### WORK INSTRUCTION A
Please explain in one to three sentences why the writer of the Splash Mountain piece expects Disney to give in.
### WORK INSTRUCTION B
In the Splash Mountain piece, which film does the change.org petition want the ride re-themed after?

### QUOTED PASSAGE
***

Disney theme parks may still be closed, but cancel culture is up and running. The Karens are now gunning for one of Disney's oldest and most popular attractions: Splash Mountain. Even the happiest place on earth isn't safe from these liberal killjoys who have to be the most easily offended people throughout all of history. 

Their alleged grievance is that parts of Splash Mountain "reinforce a nostalgia for a plantation in the Reconstruction era," as The Guardian's Scott Tobias complained in 2019. The ride borrows from what Tobias deems one of Disney's most "racist" films, "Song of the South," made in 1946. 

Tobias gripes that, while the word slavery is never actually uttered in the film, "surely Uncle Remus (James Baskett), the avuncular black man at the film's center, was once the property of the plantation he calls home." Tobias further complains that Uncle Remus' "sensitivity to Johnny," a seven-year-old white character in the film who's struggling with his parents’ marital problems, implies that blacks "are human only insofar as they serve the needs and destinies of the white characters." Tobias says this allegedly-racist "notion persists in films deep into the 21st century, too," just in case you thought cancel culture was going to stop at "Song of the South" and "Gone With the Wind."

A petition on change.org is now calling on Disney to change out whatever elements of the ride the Karens find offensive. The petition wants Disney to re-theme Splash Mountain after the movie "Princess and the Frog," the first Disney film featuring a black princess. And I'm sure this will be the last thing cancel culture ever wants changed again -- until the vegans find depictions of the frogs offensive. 

People enjoy Splash Mountain because the water is a nice reprieve from a hot day at the park. No one besides the Karens felt like they had just left a Klan rally. And Disney will likely cave because corporations, we're finding, have no antibodies to fight against cancel culture. Now there's a vaccine we should develop fast.

***

### SUPPLIED DATA
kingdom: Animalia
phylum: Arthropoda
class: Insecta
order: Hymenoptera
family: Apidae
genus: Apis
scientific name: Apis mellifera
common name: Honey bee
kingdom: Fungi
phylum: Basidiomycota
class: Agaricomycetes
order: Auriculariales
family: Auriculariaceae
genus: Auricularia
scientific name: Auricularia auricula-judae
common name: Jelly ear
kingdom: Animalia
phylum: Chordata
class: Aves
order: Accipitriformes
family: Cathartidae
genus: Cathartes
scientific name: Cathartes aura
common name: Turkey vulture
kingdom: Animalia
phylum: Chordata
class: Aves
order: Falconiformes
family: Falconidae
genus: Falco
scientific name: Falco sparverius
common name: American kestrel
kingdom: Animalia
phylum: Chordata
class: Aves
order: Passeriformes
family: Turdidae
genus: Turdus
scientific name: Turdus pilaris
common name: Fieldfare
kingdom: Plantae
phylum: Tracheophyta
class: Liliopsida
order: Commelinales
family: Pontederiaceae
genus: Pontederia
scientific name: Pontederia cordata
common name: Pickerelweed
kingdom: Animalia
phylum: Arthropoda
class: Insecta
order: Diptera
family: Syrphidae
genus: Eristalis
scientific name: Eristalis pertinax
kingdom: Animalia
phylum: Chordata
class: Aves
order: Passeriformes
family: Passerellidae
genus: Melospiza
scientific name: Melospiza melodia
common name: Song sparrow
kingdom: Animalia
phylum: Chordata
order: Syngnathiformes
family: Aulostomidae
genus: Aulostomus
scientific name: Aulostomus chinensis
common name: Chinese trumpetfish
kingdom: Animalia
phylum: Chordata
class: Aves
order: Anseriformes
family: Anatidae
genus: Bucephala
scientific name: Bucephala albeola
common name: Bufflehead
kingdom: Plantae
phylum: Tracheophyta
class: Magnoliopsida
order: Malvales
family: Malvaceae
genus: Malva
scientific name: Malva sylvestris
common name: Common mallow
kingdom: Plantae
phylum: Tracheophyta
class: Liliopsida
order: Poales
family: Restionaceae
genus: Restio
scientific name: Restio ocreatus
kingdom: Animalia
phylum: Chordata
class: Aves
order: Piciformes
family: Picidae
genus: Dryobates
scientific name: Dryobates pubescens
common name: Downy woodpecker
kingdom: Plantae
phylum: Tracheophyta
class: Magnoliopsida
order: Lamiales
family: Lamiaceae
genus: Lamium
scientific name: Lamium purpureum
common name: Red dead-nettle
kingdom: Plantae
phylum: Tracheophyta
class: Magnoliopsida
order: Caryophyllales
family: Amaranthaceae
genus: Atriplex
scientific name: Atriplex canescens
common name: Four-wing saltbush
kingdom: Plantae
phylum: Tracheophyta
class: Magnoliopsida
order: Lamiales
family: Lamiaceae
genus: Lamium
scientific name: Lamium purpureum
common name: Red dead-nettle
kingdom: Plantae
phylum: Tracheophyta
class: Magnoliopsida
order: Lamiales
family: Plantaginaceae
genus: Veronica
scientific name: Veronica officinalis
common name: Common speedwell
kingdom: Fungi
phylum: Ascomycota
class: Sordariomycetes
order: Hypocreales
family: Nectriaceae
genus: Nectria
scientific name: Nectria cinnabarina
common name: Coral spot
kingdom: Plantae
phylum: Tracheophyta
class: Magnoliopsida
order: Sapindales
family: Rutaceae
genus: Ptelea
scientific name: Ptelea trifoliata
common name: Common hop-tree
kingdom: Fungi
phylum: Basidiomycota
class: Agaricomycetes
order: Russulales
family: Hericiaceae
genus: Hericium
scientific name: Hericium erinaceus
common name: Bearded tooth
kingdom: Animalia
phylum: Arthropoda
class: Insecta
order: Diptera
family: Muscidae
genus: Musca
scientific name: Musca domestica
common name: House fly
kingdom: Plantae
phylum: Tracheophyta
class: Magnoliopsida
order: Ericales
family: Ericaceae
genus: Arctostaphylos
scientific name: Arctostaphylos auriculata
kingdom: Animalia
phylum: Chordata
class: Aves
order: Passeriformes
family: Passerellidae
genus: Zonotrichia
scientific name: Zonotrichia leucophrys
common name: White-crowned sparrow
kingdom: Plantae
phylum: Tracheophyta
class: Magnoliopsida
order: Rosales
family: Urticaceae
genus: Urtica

***

### RESPONSE A
The writer expects Disney to cave because, in the piece's view, corporations have no antibodies to fight against cancel culture.

### RESPONSE B
"Princess and the Frog," the first Disney film featuring a black princess.